Zooming in on the post-Swadeshi nationalist momentum in Bengal, this project aims to write an intellectual history of the emergence, heyday and afterlife of the Greater India discourse by mapping the scholarship, visions and transnational networks of Greater India scholars such as Kalidas Nag, Benoy Kumar Sarkar, Radha Kumud Mukherjee, Ramesh Chandra Majumdar, Bijan Raj Chatterji and Panindranath Bose.

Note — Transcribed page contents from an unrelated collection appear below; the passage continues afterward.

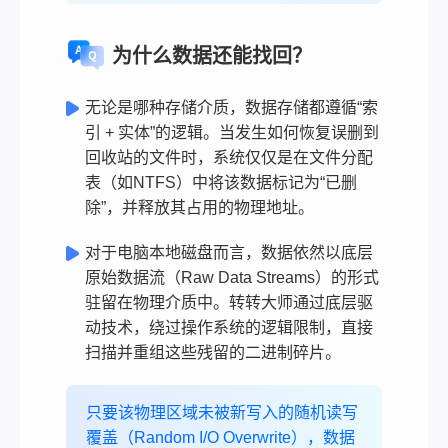
为什么数据还能找回？
无论是哪种存储介质，数据存储都遵循“索
引 + 实体”的逻辑。当发生如何恢复误删到
回收站的文件时，系统仅仅是在文件分配
表（如NTFS）中将该数据标记为“已删
除”，并释放其占用的物理地址。
对于电脑本地磁盘而言，数据依然以底层
原始数据流（Raw Data Streams）的形式
驻留在物理介质中。转转大师通过底层驱
动技术，绕过操作系统的逻辑限制，直接
扫描并重组这些残留的二进制碎片。
只要该物理区域未被新写入的随机读写
覆盖（Random I/O Overwrite），数据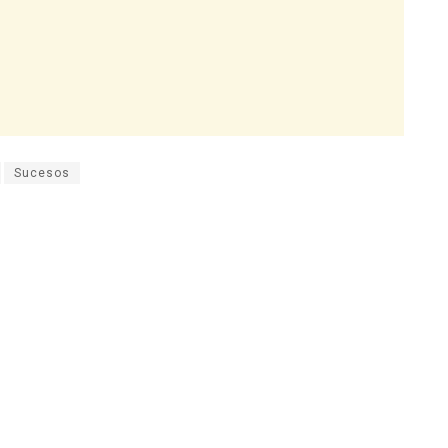
Sucesos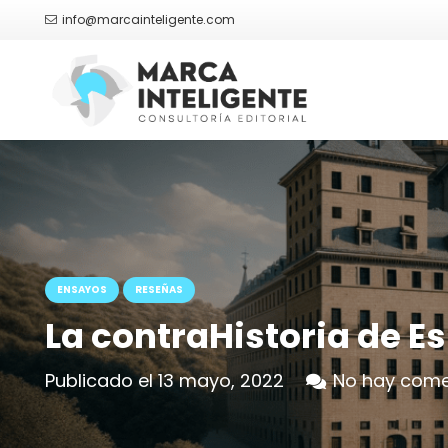
info@marcainteligente.com
ENSAYOS
RESEÑAS
La contraHistoria de E
Publicado el
13 mayo, 2022
No hay come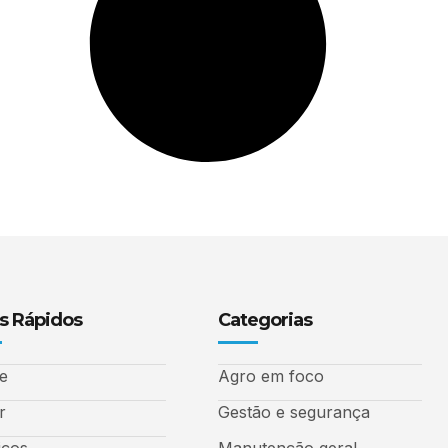
s Rápidos
Categorias
e
Agro em foco
r
Gestão e segurança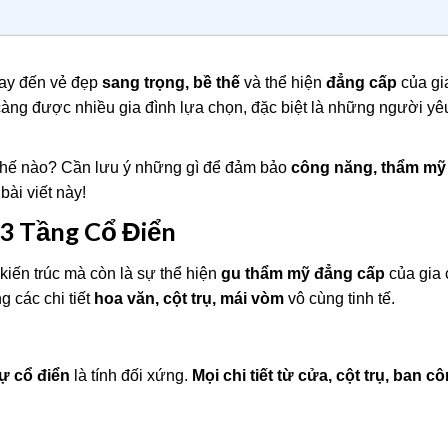
gay đến vẻ đẹp
sang trọng, bề thế
và thể hiện
đẳng cấp
của gi
càng được nhiều gia đình lựa chọn, đặc biệt là những người yê
thế nào? Cần lưu ý những gì để đảm bảo
công năng, thẩm mỹ
bài viết này!
 3 Tầng Cổ Điển
kiến trúc mà còn là sự thể hiện
gu thẩm mỹ đẳng cấp
của gia 
g các chi tiết
hoa văn, cột trụ, mái vòm
vô cùng tinh tế.
hự cổ điển
là tính đối xứng.
Mọi chi tiết từ cửa, cột trụ, ban c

Publications of the Greater India Society (1926) typically highlighted the connections of ancient Indian polities with China, Southeast Asia as well as Central Asia and foregrounded a “Golden Era” of diffusion during which Indian missionaries, traders and settlers spread a highly cultured form of Buddhist or Hindu civilization beyond the subcontinent. The logic of cultural diffusionism, the rhetoric of colonization and the notion of a “civilizing mission” reveal strong discursive links with British imperial ideology. Yet the entanglement of Greater India scholars with multiple transnational intellectual networks – e.g. the cordial links with Pan-Asian thinkers and the intensive academic cooperation with Dutch and French Indologists - helped destabilize Anglophone “colonial” assumptions about India and Indian history and paved the way for a discourse in which the nation and its ancient history became increasingly staged beyond the territorial and epistemic limits of the British Raj.

This project aims to interpret the Greater India discourse not just as an important historiographical intervention but - equally - as a multifaceted, politically charged and oftentimes self-contradictory vision whose timing, content and appeal can only be understood in the context of the constantly evolving anti-colonial struggle, nascent nationalist visions, the shifting discourse of civilization, and wider transnational ideological currents and networks as well as transcolonial knowledge transfers.